Back in the 1960s, the first fantasy sports league took place between diehard fans of the Oakland Raiders NFL team. A group of supporters decided to build out their own ‘fantasy’ roster, then use real-life data from regular-season games to simulate a separate ‘fantasy’ league.
Aside from the MLB, the idea didn’t take off at first. For the next few decades, like-minded fans that wanted to test their knowledge of individual players and teams built out their own fantasy leagues between friends. Eventually, data-heavy publications like 1989’s Fantasy Sports Magazine brought the new pastime to the masses and helped newcomers build out their own leagues.
Today, fantasy sports have evolved into two separate branches: traditional fantasy sports and daily fantasy sports (or DFS). The first follows the entire regular season of a league before concluding, while the latter will cover a shortened period of time for more stimulating competitions. Unlike traditional fantasy sports, DFS solely exists online.
Given the availability of options, a quality daily fantasy football site will differentiate itself from traditional fantasy sports with a few features and opportunities. Aside from an easy-to-use platform and a range of bonus offers for specific tournaments, DFS sites will also need to make aspects like targeting matchups and valuating lesser-known players a breeze.
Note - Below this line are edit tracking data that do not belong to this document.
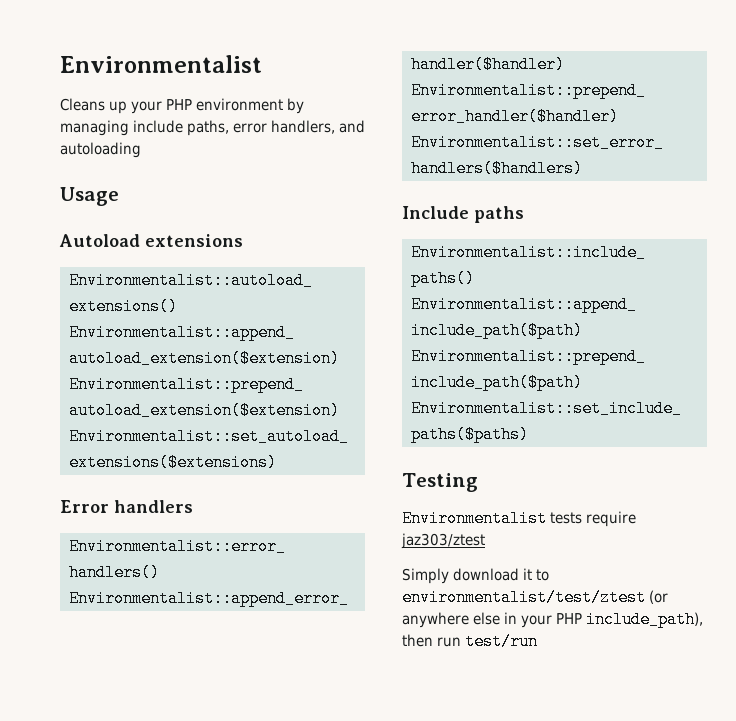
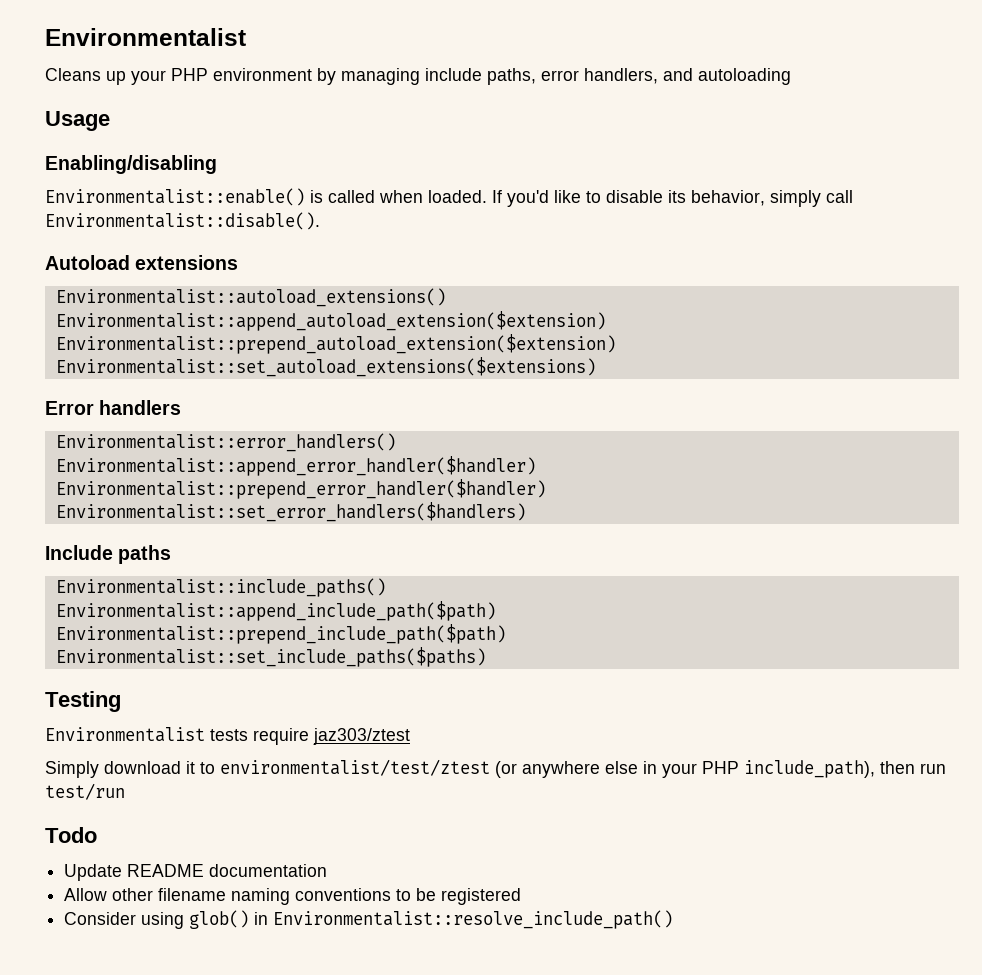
(119, 196) none -> [45,155,217,174] [45,188,853,207] [45,212,320,230] // Enabling/disabling // Environmentalist::enable() is called when loaded. If you'd like to disable its behavior, simply call Environmentalist::disable().
(538, 641) none -> [45,827,97,843] [64,864,328,881] [64,888,522,905] [64,910,674,929] // Todo // Update README documentation // Allow other filename naming conventions to be registered // Consider using glob() in Environmentalist::resolve_include_path()

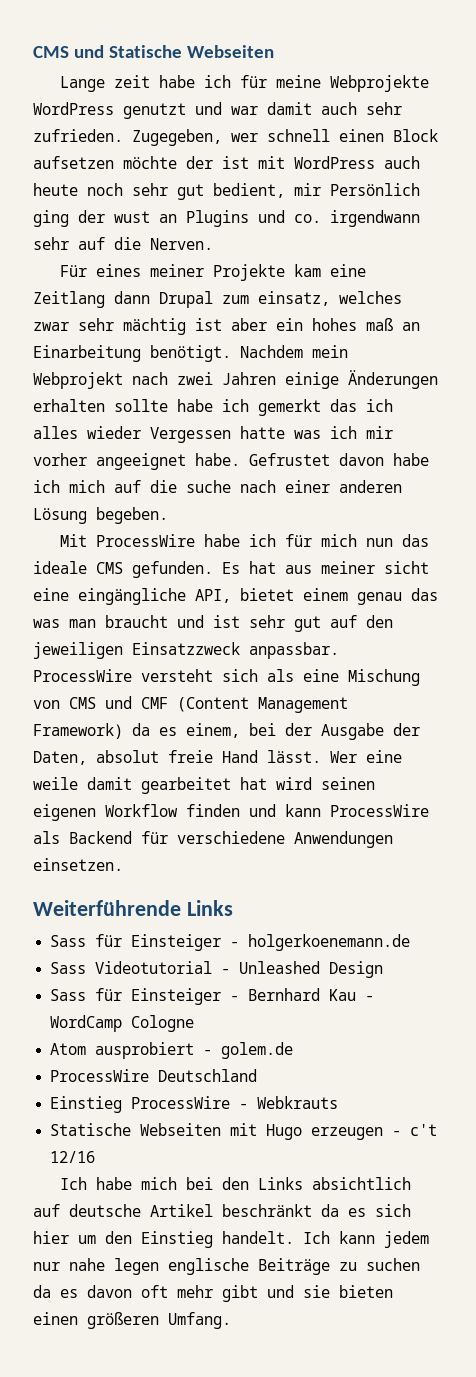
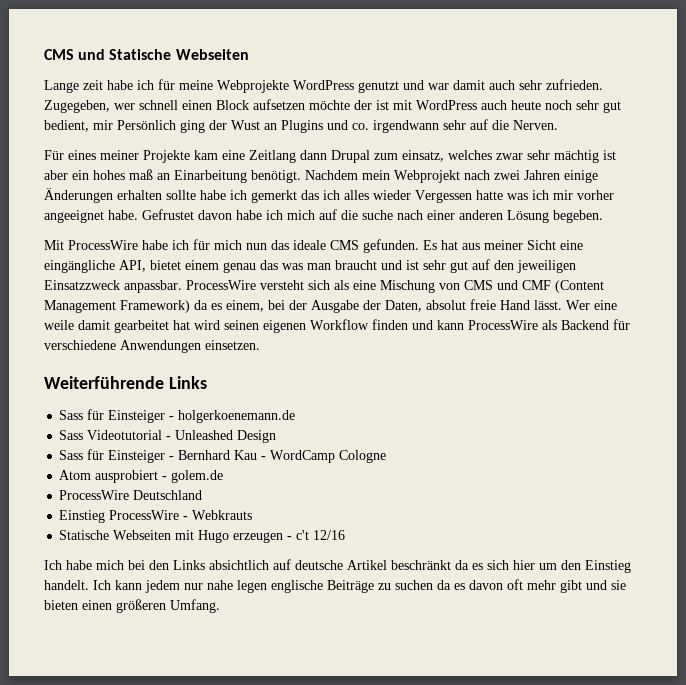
[114,211,150,223] wust -> [231,120,260,130] Wust
[384,561,429,574] sicht -> [527,240,556,250] Sicht

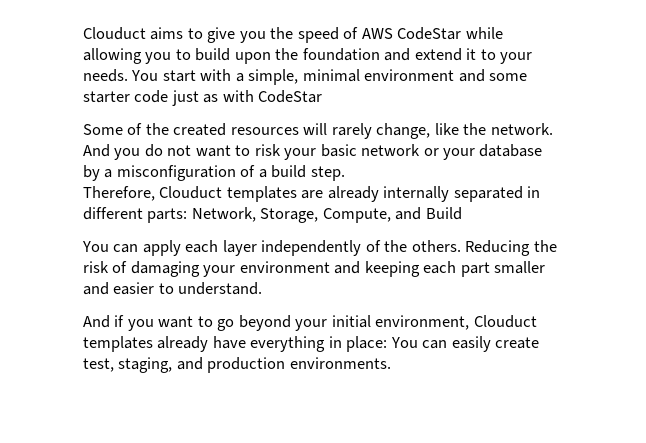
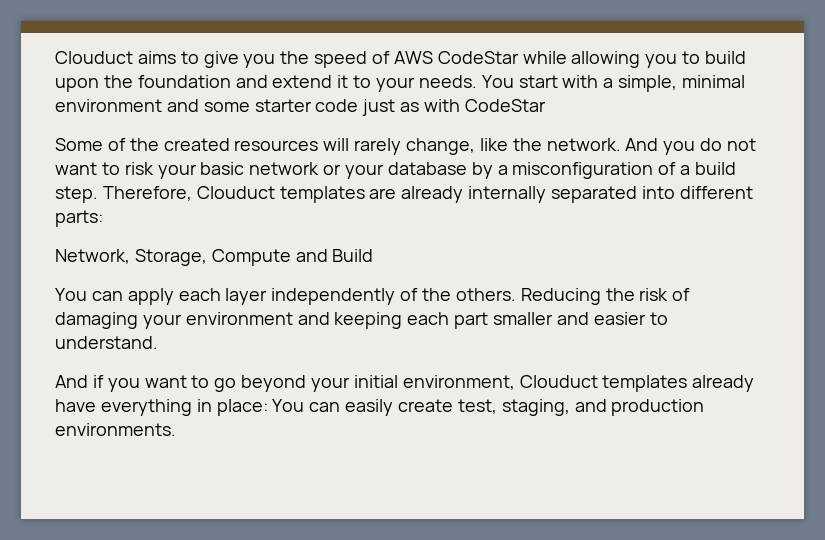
(345, 173) // -> (98, 194) none
[527,186,541,198] in -> [641,186,675,199] into
(188, 215) none -> (103, 218) //
[322,208,391,223] Compute, -> [211,249,291,266] Compute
However, not all fantasy sports fans will find themselves endeared to a DFS site—and vice versa. So, what are some of the pros and cons of each type of fantasy sport, and which type of sports fan will enjoy each? Let’s take a closer look.
One of the reasons traditional fantasy leagues have proved so popular is that they complement a regular season. In other words, fantasy football buffs aren’t just following their favorite team every Sunday—they’re also tallying scores and points for their fantasy team during the live-action.
In this way, it’s a way to expand and stretch out the aspects of a sport that a fan loves the most. However, this also makes traditional leagues more of a hobbyists pursuit than a competition for major payouts. In fact, many of the competitions aren’t paid—they’re simply hosted for glory.
A DFS competition will run for a week or, in some cases, a day. Given it’s a competition, there are varying ranges of payouts depending on the tournament type and field size. While this also applies to certain traditional fantasy leagues, DFS competitors tend to be gamers looking for winning payouts—even if it’s just a few bucks.
The emphasis here is on winning rather than following a real-life league. This is an incredibly rewarding experience for some fans, who look to apply their latest analysis in DFS that will conclude shortly. Recently, there’s also been a boost in eSports coverage; in general, DFS is more adaptable for new sports than traditional fantasy sports.
As explored above, both types of fantasy sports cater to different types of fans. Still, that doesn’t mean a traditionalist or a DFS fan won’t enjoy trying out a new experience. Given the range and availability of DFS options, there’s very little risk involved for someone looking to try their hand at a shortened competition.
In fact, a background in traditional fantasy sports provides a great foundation for expanding into DFS. Fans are familiar with how the competition works, how points are allocated, and which players they’ll likely want on their roster. However, they’ll need to watch out for season-long stats, as a player’s most recent performance matters most in DFS.
On the other hand, a DFS competitor who wants to try out a long-form fantasy league might enjoy a more relaxed approach. They don’t need to worry about single-game matchups or a player getting injured, as there’s a full season to fall back on. Just keep in mind there aren’t bonus structures to leverage in traditional fantasy sports.